Langford and his fellow Waco Brothers took that to heart when recording “The Fox” for a children’s compilation album, 2002′s “The Bottle Let Me Down.”

“It’s mayhem,” Langford says – “people chasing and catching, cutting people up with forks and knives. It was a big hit with the 4-year-olds.”

Parents also enjoy music that doesn’t talk down to the kids.

“Dan Zanes, whatever he’s doing, I didn’t want to throw them [his CDs] out the window of the car,” Langford says. “It’s pitched really well to both kids and adults. It’s family music.”

“We were so happy to find some music that was lyrically appropriate for kids (lots of old folk songs) but was still musically interesting and not mind-numbing for us to listen to (repeatedly),” Zanes fan Dawn Goddard of St. Petersburg writes in an e-mail.

Goddard and her husband, Ethan, began listening to Zanes when son Hudson, 3, was born. Ethan appreciates the fact that Zanes posts song lyrics and chords online, which is “consistent with his supposed philosophy that music is all about sharing and playing together.”

Zanes’ philosophy comes from his folk background. Prior to playing rock ‘n’ roll, Zanes attended Pete Seeger concerts and borrowed Leadbelly albums from the library.

“I was trying to update the Folkways (record label that specialized in folk music) that I grew up with,” Zanes says. “Those always seemed really inclusive. They were made for everybody to listen to.”

Inclusion is much on Zanes’ mind. This year’s “Catch That Train!” CD includes a version of the spiritual “Welcome Table,” which Zanes intended as a comment on the immigration controversy.

“It just makes me crazy,” Zanes says of the debate. “Where are the family values in that?”

Zanes says the feedback he gets from parents on issue or message songs is mostly positive.

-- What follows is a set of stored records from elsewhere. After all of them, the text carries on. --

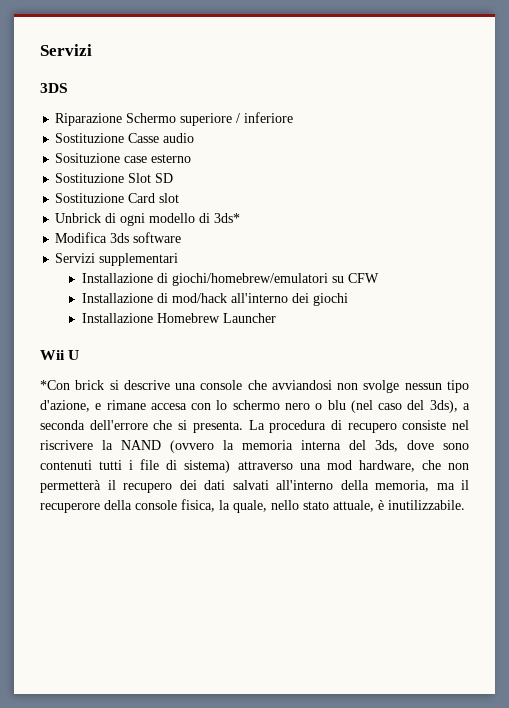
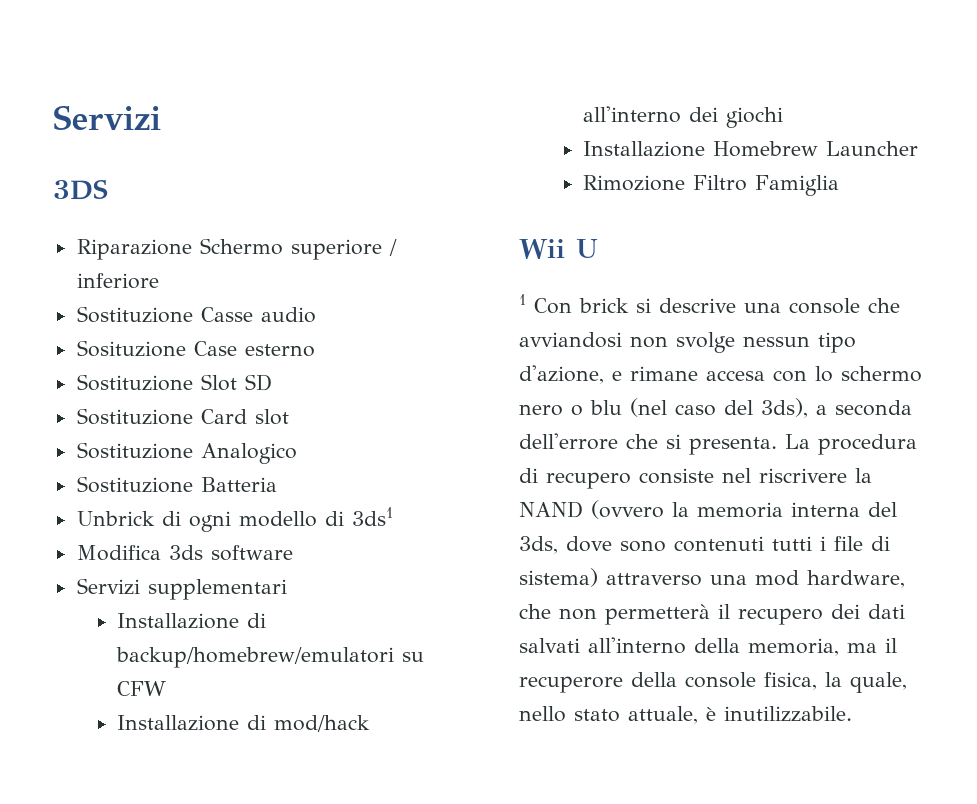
[124,156,148,163] case -> [193,341,237,356] Case
(180, 198) none -> [76,442,297,464] [76,476,277,493] // Sostituzione Analogico // Sostituzione Batteria
[214,213,241,223] 3ds* -> [351,507,393,526] 3ds1
[171,273,328,286] giochi/homebrew/emulatori -> [116,647,395,668] backup/homebrew/emulatori
(276, 318) none -> [583,175,840,196] // Rimozione Filtro Famiglia
[40,380,70,390] *Con -> [519,294,572,314] 1 Con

“I think people appreciate it,” Zanes says. “I think there’s a lot more room to explore social commentary and have songs that relate to the here and now.”

Ringenberg, the son of a farmer, has long supported programs aimed at helping family farms. He tones his advocacy down a bit as Farmer Jason, but the message still is there.

“I don’t think I’ve politicized it too much,” Ringenberg says. “I try to teach [children] subtle lessons about ecology and being good to animals and being a steward to the earth.”
Bringing Families Together

Of course, kids music doesn’t have to teach a lesson. It can just be fun.

They Might Be Giants – John Flansburgh and John Linnell – have put smiles on listeners’ faces with their oddball tunes since the late ’80s. They began appealing to a younger crowd at the urging of the Rounder record label, which asked them to record the album “No!” in 2002.

“I don’t know what they were thinking,” Flansburgh told the Tribune earlier this year.

Maybe Rounder knew something the Johns didn’t. “No!” was successful enough that the Giants followed it with a book/CD (“Bed, Bed, Bed”) and a CD/DVD, “Here Come the ABCs.”

Some parents and kids, though, prefer the Giants’ grown-up output.

“I think a lot of TMBG non-kid stuff is perfect for kids too,” Stephanie Meckfessel of St. Petersburg writes in an e-mail.

The Goddards found “Bed, Bed, Bed” “bizarre.”

“We kind of think their regular albums are pretty good for kids!” Dawn Goddard writes. Husband Ethan plays the Giants’ “James K. Polk” on his ukulele for Hudson.

The song is “a nice little history lesson,” Goddard writes.

Whether it’s a message song that opens a dialogue between parents and child, or a simple folk song that the family can play and sing together, this music has the potential to bring families closer together in a way “children’s music” can’t.

“When my daughter was born, I found a lot of music that was particular to the experiences of children,” Zanes says. “What I didn’t find was all-ages music.

“I wanted to be a part of process, too,” Zanes says. “I wanted music my daughter and I would both connect with. I wanted a shared experience.”

That’s why Zanes prefers to call his music “family music,” or, his own term, “21st century all-ages social music.”

“It just rolls off the tongue,” Zanes says with a laugh.